2020: The year wireless got connected
While 2020 is likely to be remembered for a host of other reasons, this year has seen a surge in interest in all things wireless, and could mean an end to the digital divide for the more remote internet users around the world.
Satellite technology has seen a giant leap forward, much to the chagrin of the astronomy community, with the launch of dozens of small broadband satellites by Elon Musk, soon to be joined by a similar fleet owned by Amazon founder Jeff Bezos, not to mention the ever popular whacky racers' offering.
We can expect competition to presumably bring down prices and offer a competitive alternative to the services seen today but at the cost of a clean night sky with little visible evidence of our existence.
But equally here on Planet Earth we have a surge in 5G deployments that hopefully are going ahead despite the noise from the conspiracy theorists, who seem to have calmed down somewhat of late.
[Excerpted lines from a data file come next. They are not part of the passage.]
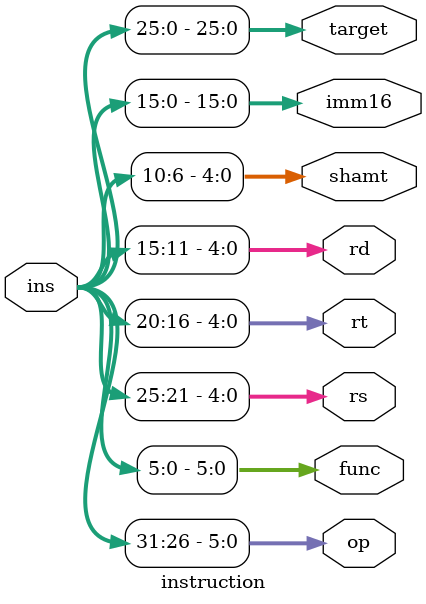
<source format=v>
module instruction(ins, op, rs, rt, rd, shamt, func, imm16, target);
    input[31:0] ins;

    output[5:0] op, func;
    output[4:0] rs, rt, rd, shamt;
    output[15:0] imm16;
    output[25:0] target;

    assign op = ins[31:26];
    assign rs = ins[25:21];
    assign rt = ins[20:16];
    assign rd = ins[15:11];
    assign shamt = ins[10:6];
    assign func = ins[5:0];
    assign imm16 = ins[15:0];
    assign target = ins[25:0];
endmodule
</source>
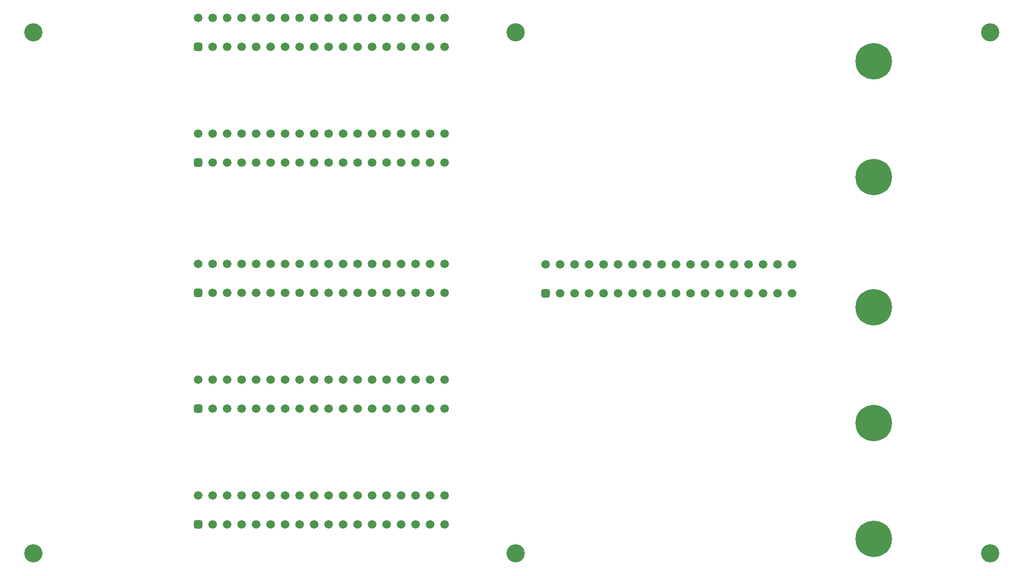
<source format=gts>
%TF.GenerationSoftware,KiCad,Pcbnew,8.0.7*%
%TF.CreationDate,2025-04-27T16:19:10+02:00*%
%TF.ProjectId,GPIO Backplane Board,4750494f-2042-4616-936b-706c616e6520,Pico GPIO Wide*%
%TF.SameCoordinates,Original*%
%TF.FileFunction,Soldermask,Top*%
%TF.FilePolarity,Negative*%
%FSLAX46Y46*%
G04 Gerber Fmt 4.6, Leading zero omitted, Abs format (unit mm)*
G04 Created by KiCad (PCBNEW 8.0.7) date 2025-04-27 16:19:10*
%MOMM*%
%LPD*%
G01*
G04 APERTURE LIST*
G04 Aperture macros list*
%AMRoundRect*
0 Rectangle with rounded corners*
0 $1 Rounding radius*
0 $2 $3 $4 $5 $6 $7 $8 $9 X,Y pos of 4 corners*
0 Add a 4 corners polygon primitive as box body*
4,1,4,$2,$3,$4,$5,$6,$7,$8,$9,$2,$3,0*
0 Add four circle primitives for the rounded corners*
1,1,$1+$1,$2,$3*
1,1,$1+$1,$4,$5*
1,1,$1+$1,$6,$7*
1,1,$1+$1,$8,$9*
0 Add four rect primitives between the rounded corners*
20,1,$1+$1,$2,$3,$4,$5,0*
20,1,$1+$1,$4,$5,$6,$7,0*
20,1,$1+$1,$6,$7,$8,$9,0*
20,1,$1+$1,$8,$9,$2,$3,0*%
G04 Aperture macros list end*
%ADD10C,6.400000*%
%ADD11C,1.500000*%
%ADD12RoundRect,0.375000X0.375000X0.375000X-0.375000X0.375000X-0.375000X-0.375000X0.375000X-0.375000X0*%
%ADD13C,3.200000*%
G04 APERTURE END LIST*
D10*
%TO.C,H1*%
X149758400Y22860000D03*
%TD*%
D11*
%TO.C,J6*%
X74549000Y30480000D03*
X74549000Y25400000D03*
X72009000Y30480000D03*
X72009001Y25400000D03*
X69469000Y30480000D03*
X69468999Y25400000D03*
X66929001Y30480000D03*
X66929000Y25400000D03*
X64388999Y30480000D03*
X64389000Y25400000D03*
X61849000Y30480000D03*
X61849000Y25400000D03*
X59309000Y30480000D03*
X59308999Y25400000D03*
X56769000Y30480000D03*
X56769000Y25400000D03*
X54229000Y30479999D03*
X54229000Y25400000D03*
X51689000Y30480000D03*
X51689000Y25400000D03*
X49149000Y30480000D03*
X49149001Y25400000D03*
X46609000Y30480000D03*
X46609000Y25400000D03*
X44069001Y30480000D03*
X44069000Y25400000D03*
X41528999Y30480000D03*
X41529000Y25400000D03*
X38989000Y30480000D03*
X38989000Y25400000D03*
X36449000Y30480000D03*
X36448999Y25400000D03*
X33909000Y30480000D03*
X33909000Y25400000D03*
X31369000Y30479999D03*
D12*
X31369000Y25400000D03*
%TD*%
D10*
%TO.C,H2*%
X149758400Y2540000D03*
%TD*%
D13*
%TO.C,H8*%
X2540000Y-63500000D03*
%TD*%
D10*
%TO.C,H3*%
X149758400Y-40640000D03*
%TD*%
%TO.C,H4*%
X149758400Y-60960000D03*
%TD*%
D11*
%TO.C,J1*%
X74549000Y-53340000D03*
X74549000Y-58420000D03*
X72009000Y-53340000D03*
X72009001Y-58420000D03*
X69469000Y-53340000D03*
X69468999Y-58420000D03*
X66929001Y-53340000D03*
X66929000Y-58420000D03*
X64388999Y-53340000D03*
X64389000Y-58420000D03*
X61849000Y-53340000D03*
X61849000Y-58420000D03*
X59309000Y-53340000D03*
X59308999Y-58420000D03*
X56769000Y-53340000D03*
X56769000Y-58420000D03*
X54229000Y-53340001D03*
X54229000Y-58420000D03*
X51689000Y-53340000D03*
X51689000Y-58420000D03*
X49149000Y-53340000D03*
X49149001Y-58420000D03*
X46609000Y-53340000D03*
X46609000Y-58420000D03*
X44069001Y-53340000D03*
X44069000Y-58420000D03*
X41528999Y-53340000D03*
X41529000Y-58420000D03*
X38989000Y-53340000D03*
X38989000Y-58420000D03*
X36449000Y-53340000D03*
X36448999Y-58420000D03*
X33909000Y-53340000D03*
X33909000Y-58420000D03*
X31369000Y-53340001D03*
D12*
X31369000Y-58420000D03*
%TD*%
D11*
%TO.C,J3*%
X74549000Y-33020000D03*
X74549000Y-38100000D03*
X72009000Y-33020000D03*
X72009001Y-38100000D03*
X69469000Y-33020000D03*
X69468999Y-38100000D03*
X66929001Y-33020000D03*
X66929000Y-38100000D03*
X64388999Y-33020000D03*
X64389000Y-38100000D03*
X61849000Y-33020000D03*
X61849000Y-38100000D03*
X59309000Y-33020000D03*
X59308999Y-38100000D03*
X56769000Y-33020000D03*
X56769000Y-38100000D03*
X54229000Y-33020001D03*
X54229000Y-38100000D03*
X51689000Y-33020000D03*
X51689000Y-38100000D03*
X49149000Y-33020000D03*
X49149001Y-38100000D03*
X46609000Y-33020000D03*
X46609000Y-38100000D03*
X44069001Y-33020000D03*
X44069000Y-38100000D03*
X41528999Y-33020000D03*
X41529000Y-38100000D03*
X38989000Y-33020000D03*
X38989000Y-38100000D03*
X36449000Y-33020000D03*
X36448999Y-38100000D03*
X33909000Y-33020000D03*
X33909000Y-38100000D03*
X31369000Y-33020001D03*
D12*
X31369000Y-38100000D03*
%TD*%
D13*
%TO.C,H9*%
X170180000Y-63500000D03*
%TD*%
D11*
%TO.C,J5*%
X74549000Y10160000D03*
X74549000Y5080000D03*
X72009000Y10160000D03*
X72009001Y5080000D03*
X69469000Y10160000D03*
X69468999Y5080000D03*
X66929001Y10160000D03*
X66929000Y5080000D03*
X64388999Y10160000D03*
X64389000Y5080000D03*
X61849000Y10160000D03*
X61849000Y5080000D03*
X59309000Y10160000D03*
X59308999Y5080000D03*
X56769000Y10160000D03*
X56769000Y5080000D03*
X54229000Y10159999D03*
X54229000Y5080000D03*
X51689000Y10160000D03*
X51689000Y5080000D03*
X49149000Y10160000D03*
X49149001Y5080000D03*
X46609000Y10160000D03*
X46609000Y5080000D03*
X44069001Y10160000D03*
X44069000Y5080000D03*
X41528999Y10160000D03*
X41529000Y5080000D03*
X38989000Y10160000D03*
X38989000Y5080000D03*
X36449000Y10160000D03*
X36448999Y5080000D03*
X33909000Y10160000D03*
X33909000Y5080000D03*
X31369000Y10159999D03*
D12*
X31369000Y5080000D03*
%TD*%
D11*
%TO.C,J2*%
X74549000Y-12700000D03*
X74549000Y-17780000D03*
X72009000Y-12700000D03*
X72009001Y-17780000D03*
X69469000Y-12700000D03*
X69468999Y-17780000D03*
X66929001Y-12700000D03*
X66929000Y-17780000D03*
X64388999Y-12700000D03*
X64389000Y-17780000D03*
X61849000Y-12700000D03*
X61849000Y-17780000D03*
X59309000Y-12700000D03*
X59308999Y-17780000D03*
X56769000Y-12700000D03*
X56769000Y-17780000D03*
X54229000Y-12700001D03*
X54229000Y-17780000D03*
X51689000Y-12700000D03*
X51689000Y-17780000D03*
X49149000Y-12700000D03*
X49149001Y-17780000D03*
X46609000Y-12700000D03*
X46609000Y-17780000D03*
X44069001Y-12700000D03*
X44069000Y-17780000D03*
X41528999Y-12700000D03*
X41529000Y-17780000D03*
X38989000Y-12700000D03*
X38989000Y-17780000D03*
X36449000Y-12700000D03*
X36448999Y-17780000D03*
X33909000Y-12700000D03*
X33909000Y-17780000D03*
X31369000Y-12700001D03*
D12*
X31369000Y-17780000D03*
%TD*%
D13*
%TO.C,H10*%
X86995000Y27940000D03*
%TD*%
D10*
%TO.C,H5*%
X149758400Y-20320000D03*
%TD*%
D13*
%TO.C,H6*%
X2540000Y27940000D03*
%TD*%
%TO.C,H7*%
X170180000Y27940000D03*
%TD*%
%TO.C,H11*%
X86995000Y-63500000D03*
%TD*%
D11*
%TO.C,J4*%
X135418100Y-12827000D03*
X135418100Y-17907000D03*
X132878100Y-12827000D03*
X132878101Y-17907000D03*
X130338100Y-12827000D03*
X130338099Y-17907000D03*
X127798101Y-12827000D03*
X127798100Y-17907000D03*
X125258099Y-12827000D03*
X125258100Y-17907000D03*
X122718100Y-12827000D03*
X122718100Y-17907000D03*
X120178100Y-12827000D03*
X120178099Y-17907000D03*
X117638100Y-12827000D03*
X117638100Y-17907000D03*
X115098100Y-12827001D03*
X115098100Y-17907000D03*
X112558100Y-12827000D03*
X112558100Y-17907000D03*
X110018100Y-12827000D03*
X110018101Y-17907000D03*
X107478100Y-12827000D03*
X107478100Y-17907000D03*
X104938101Y-12827000D03*
X104938100Y-17907000D03*
X102398099Y-12827000D03*
X102398100Y-17907000D03*
X99858100Y-12827000D03*
X99858100Y-17907000D03*
X97318100Y-12827000D03*
X97318099Y-17907000D03*
X94778100Y-12827000D03*
X94778100Y-17907000D03*
X92238100Y-12827001D03*
D12*
X92238100Y-17907000D03*
%TD*%
M02*

</source>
With both Spark and Vodafone steadily increasing their footprints (Vodafone is now offering the first 5G roaming capability which will be useful should we ever be allowed out again) and 2Degrees weighing up its options having hired a former Vodafone and Apple executive, the market is heating up.
And now both Android and Apple have 5G-capable devices on board, we can expect to see more users, more services and more demand for capacity than ever before.
But of course the real selling point in 5G isn't the faster cat videos beamed to your mobile phone or tablet - it's the real-time, low-latency capability delivered to industrial products and services and that's a market that has yet to really burst into life.
While faster video is always welcome to the end user, the load/launch time for the same video from the same server delivered over 5G won't be dramatically different an experience to one delivered over 4G, so we can expect to see plenty of "what's the point?" commentary.
The real benefit of 5G is the support for thousands of users versus 4G's hundreds of users for the same amount of spectrum and spend, and of course its extremely low latency. That will be of particular interest to fixed-wireless providers in rural and remote areas as real-time services require high speed and low latency.
Sadly for those users who pin their hopes on satellite, latency will be an issue. Bouncing a signal up to a satellite, down to an earth station, up to the satellite and down to the user is going to be significant in terms of lag, so for gamers or those using secure services that require constant reassurance, the increased offerings won't necessarily translate to increased capability.